A year at this school was supposed to finish her education, and it is not surprising that when she got home again at the age of eleven she could not write a tidy letter. She was reproached with not having profited better by the money spent on keeping her at an expensive school; her mother said that she would have been content had she only learnt to write well and to keep accounts, as that was all a woman was expected to know. Mary was delighted to be free again, and felt like a wild animal escaped out of a cage. She spent hours on the seashore studying the shells and the stones, and watching the crabs and jelly-fish. When bad weather kept her indoors, she read every book she could find, and especially delighted in Shakespeare, but an aunt who visited them found fault with her mother for letting her spend so much time in reading, and she was sent to the village school to learn plain sewing. She soon made a fine linen shirt for her brother so well that she was taken away from school and given the charge of all the house linen, which she had to make and to mend. But she was vexed that people should find fault with her reading, and thought it unjust that women should have been given a desire for knowledge, if it were wrong for them to acquire it. Every opportunity for study was used by her, and when a cousin lent her a French book, she set to work, with the help of a dictionary and the little grammar she had learnt at school, to make out the sense of it. There were two small globes in the house, and her mother allowed the village schoolmaster to come during a few weeks in the winter evenings to teach her how to use them. She loved to watch the stars from her bedroom window, and to find out their names on the celestial globe.

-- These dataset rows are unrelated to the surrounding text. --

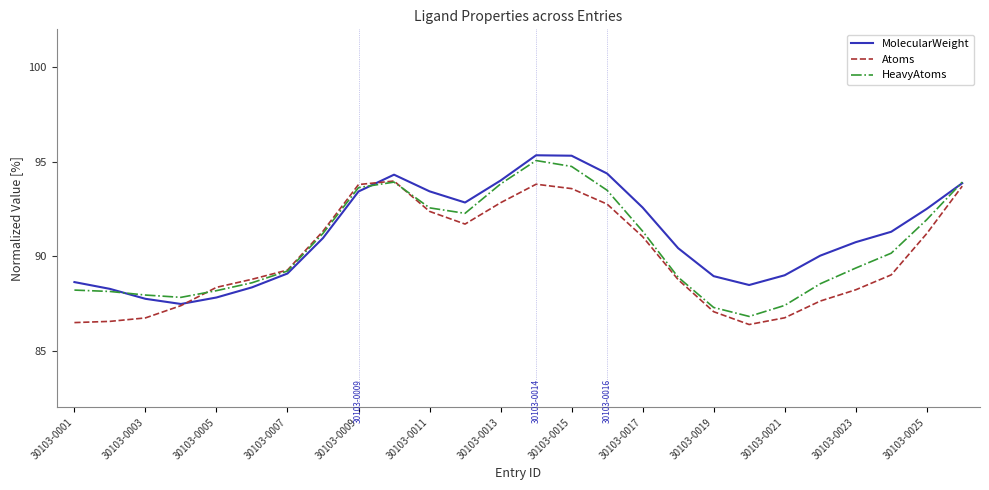

What is the minimum value for HeavyAtoms?

86.8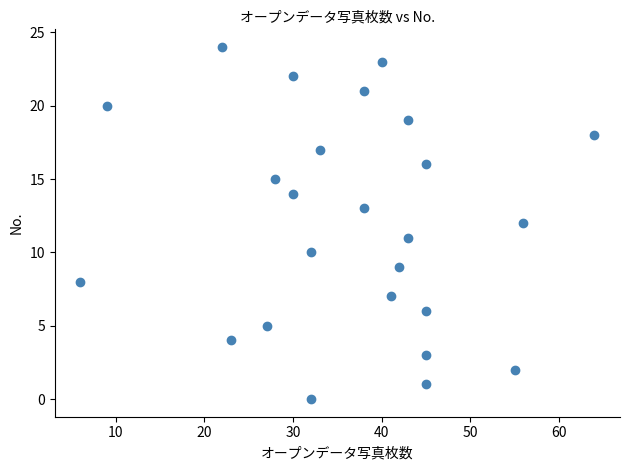

What is the range of X values (max minus min)?

58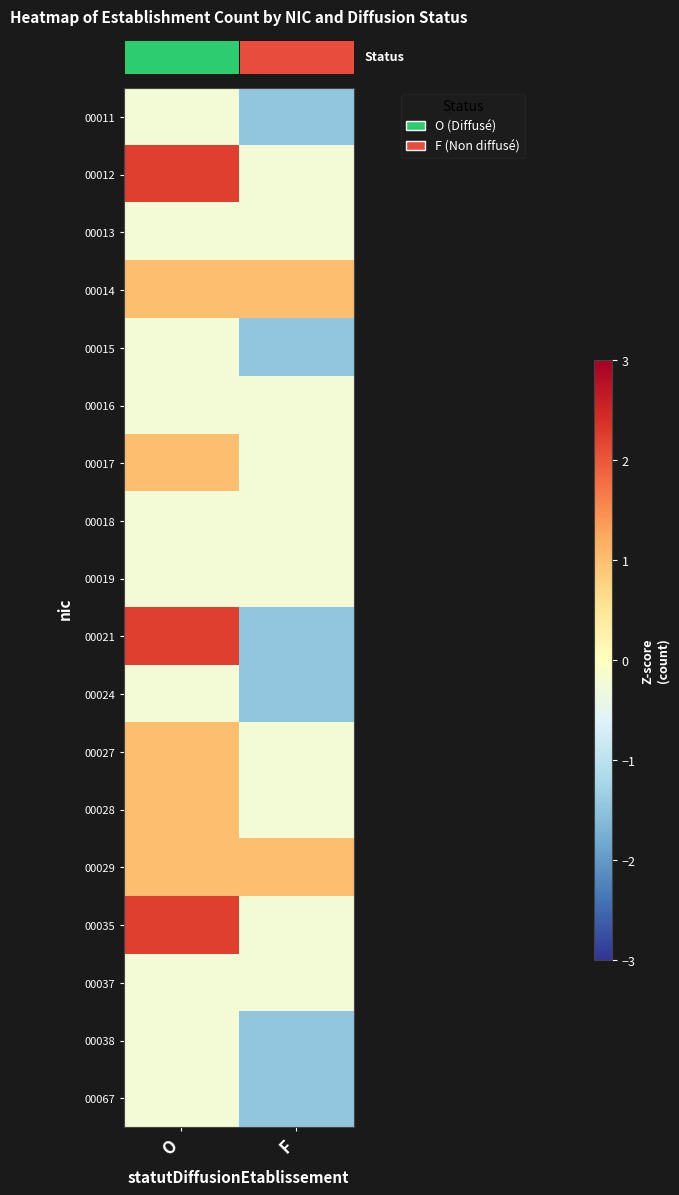

How many categories are shown in the chart?

2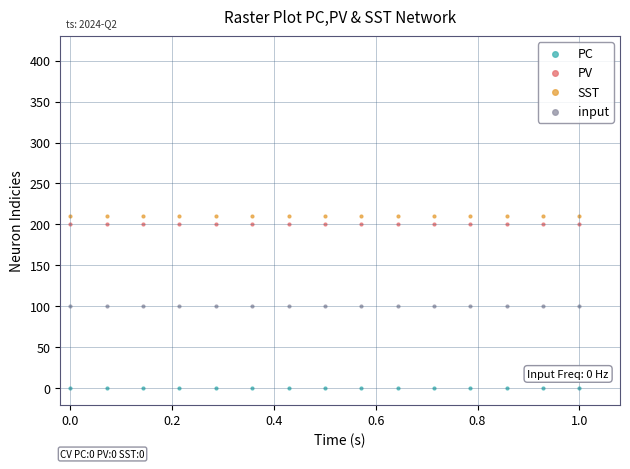

What are all the series names shown in the legend?

PC, PV, SST, input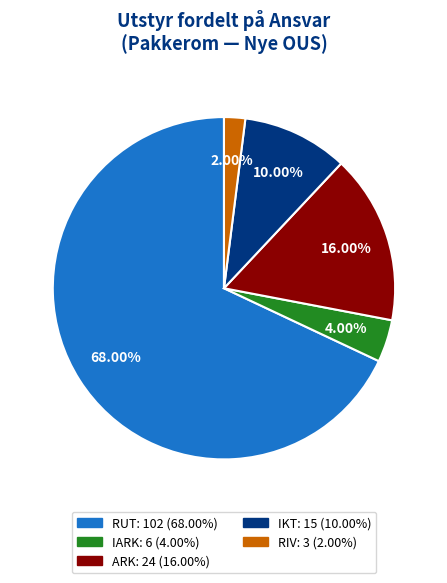

To the nearest percent, what is the average slice percentage?

20%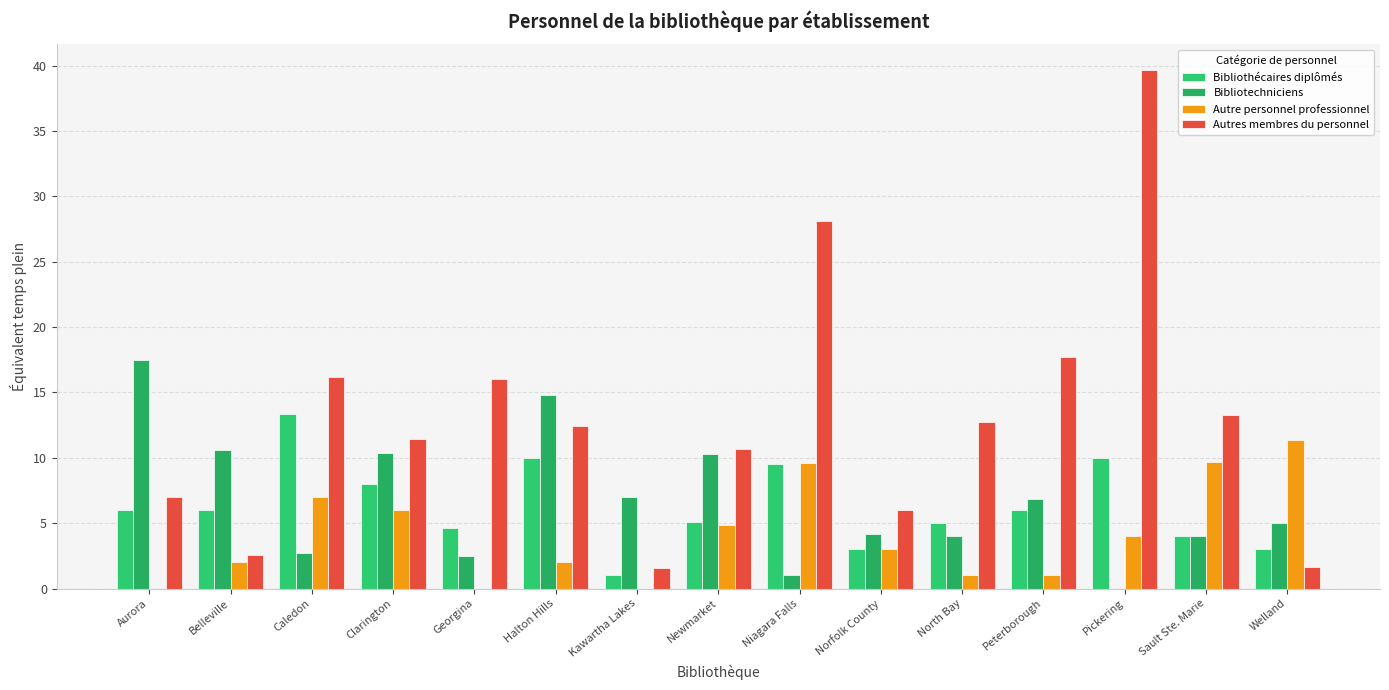

How many categories are shown in the chart?

15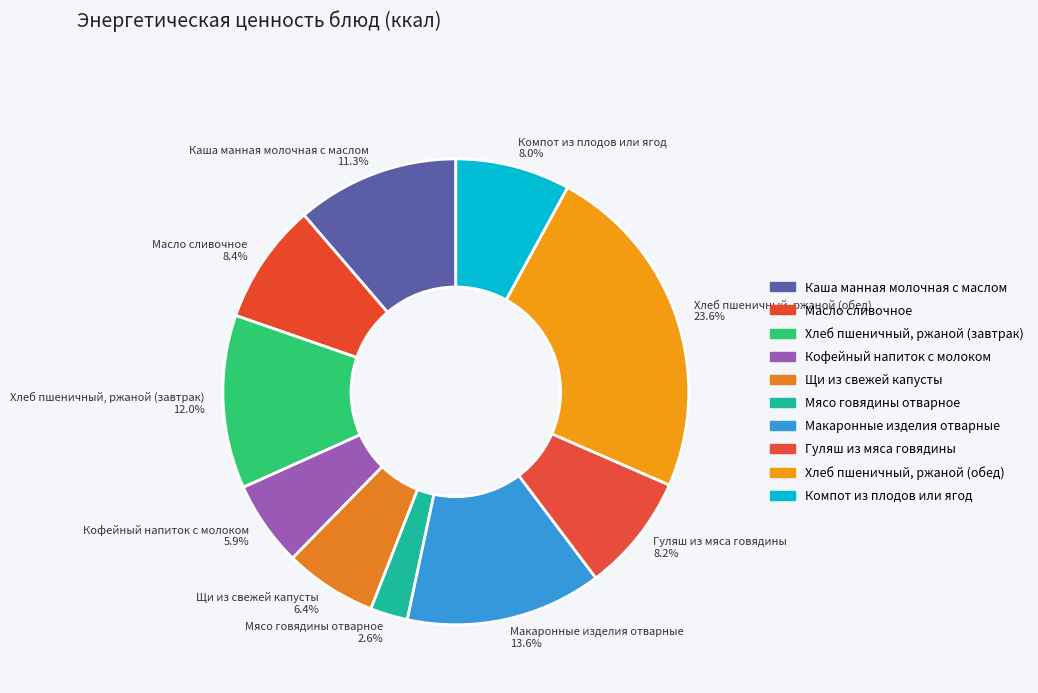

To the nearest percent, what portion does Кофейный напиток с молоком represent?

6%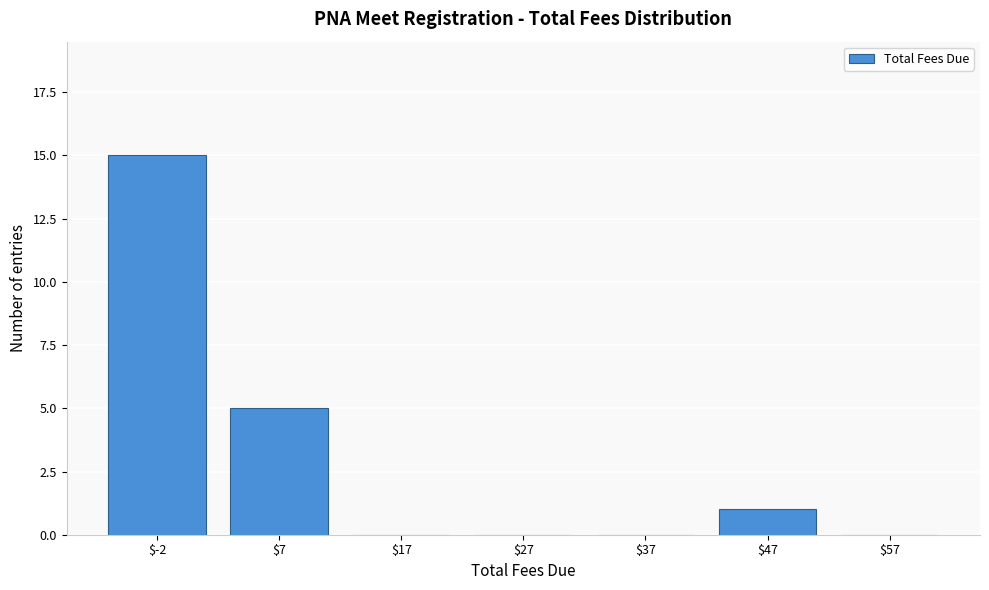

At which label is the value closest to 7?

$7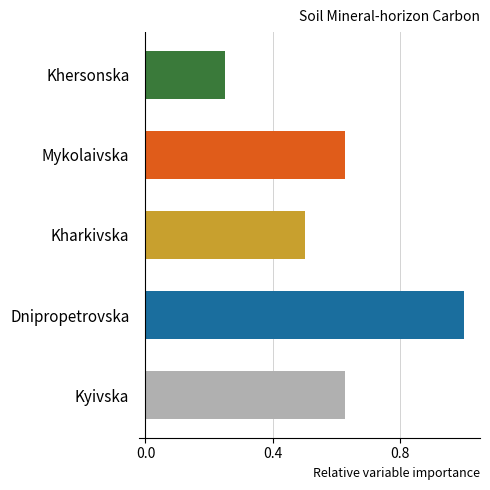

Which has a higher value, Dnipropetrovska or Kharkivska?

Dnipropetrovska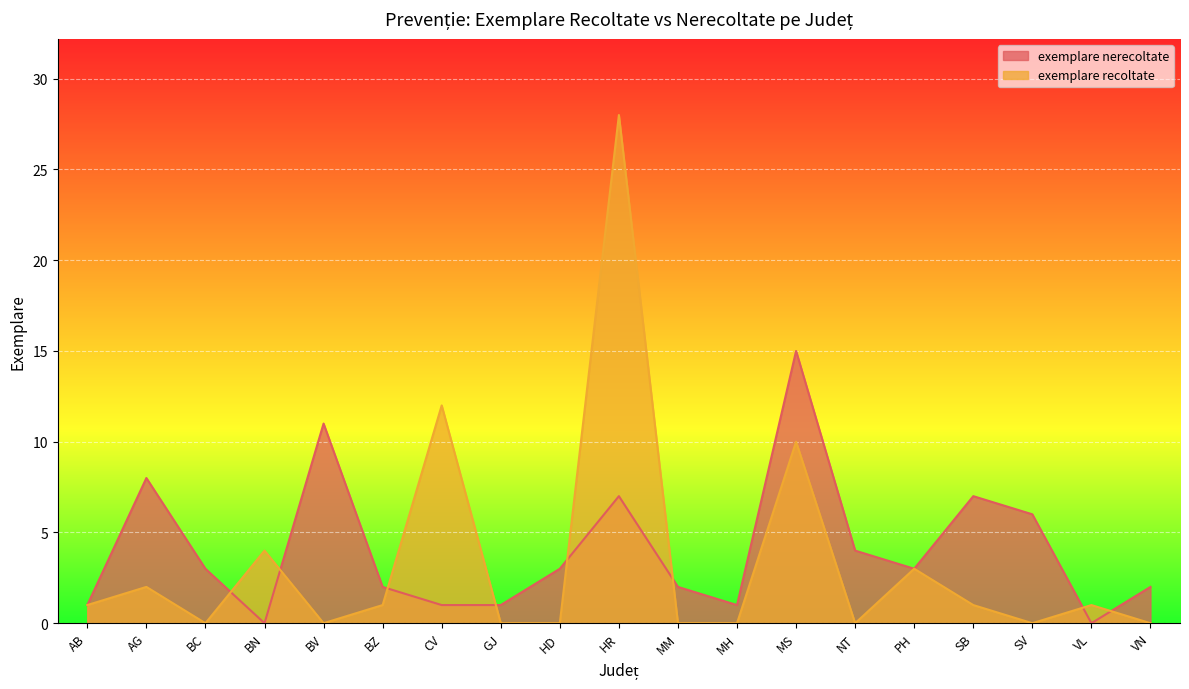

How many intersections are there between exemplare recoltate and exemplare nerecoltate?

8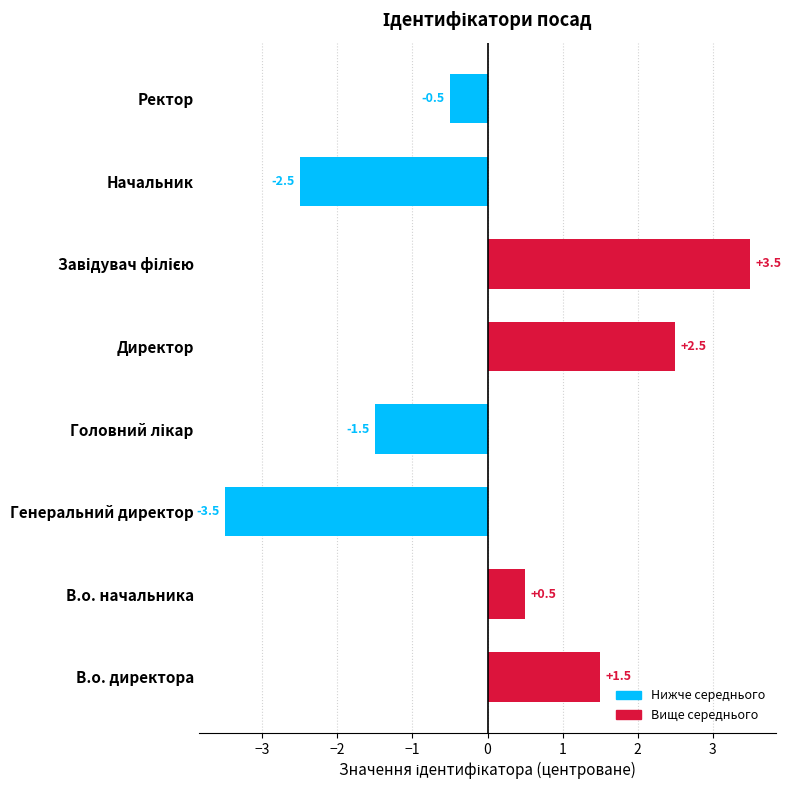

Is it true that the value at Директор is 3.3?

False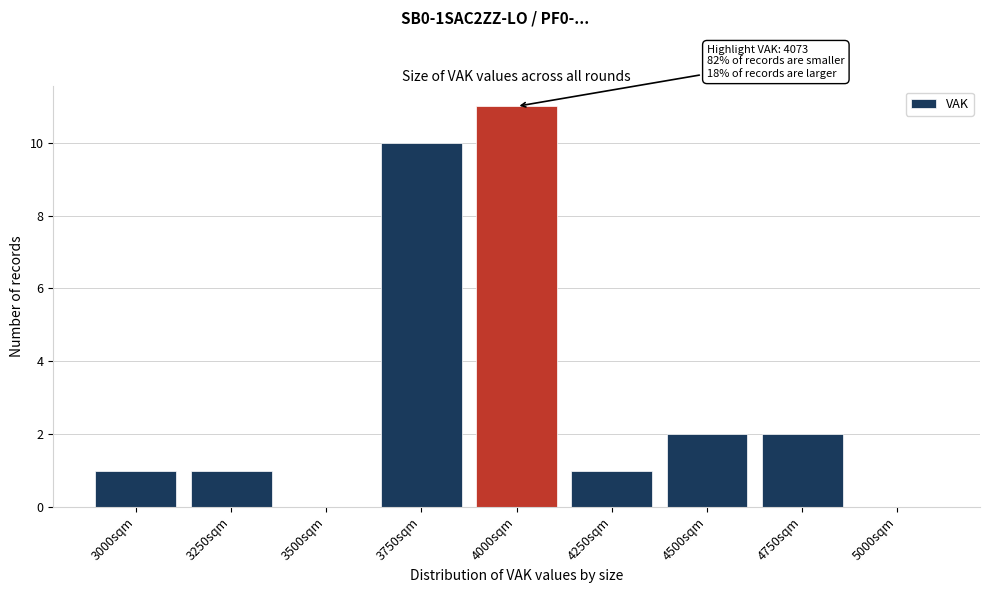

Reading left to right, list all the values displayed in this chart.

3000sqm=1	3250sqm=1	3500sqm=0	3750sqm=10	4000sqm=11	4250sqm=1	4500sqm=2	4750sqm=2	5000sqm=0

When Mary was thirteen, her mother spent a winter in Edinburgh, and then at last Mary went to a school where she learnt a little arithmetic and to write properly. An uncle gave her a piano, and she had lessons in playing it. When they got back to Burntisland she used to spend four or five hours daily at her piano. She also began to teach herself Latin, but did not dare to tell this to any one till she went to stay with an uncle who was very kind to her. She told him what she was doing, and he encouraged her by telling her about learned women in the past, and what was more, read Virgil with her in his study every morning for an hour or two. Whilst staying with another uncle in Edinburgh, she attended a dancing school, and learnt to dance minuets and reels. Party politics were violent in those days, and Mary’s father and uncle were strong Tories. She heard such bitter abuse of the Liberals that her sense of justice was revolted, and she adopted Liberal opinions, which she stuck to all her life.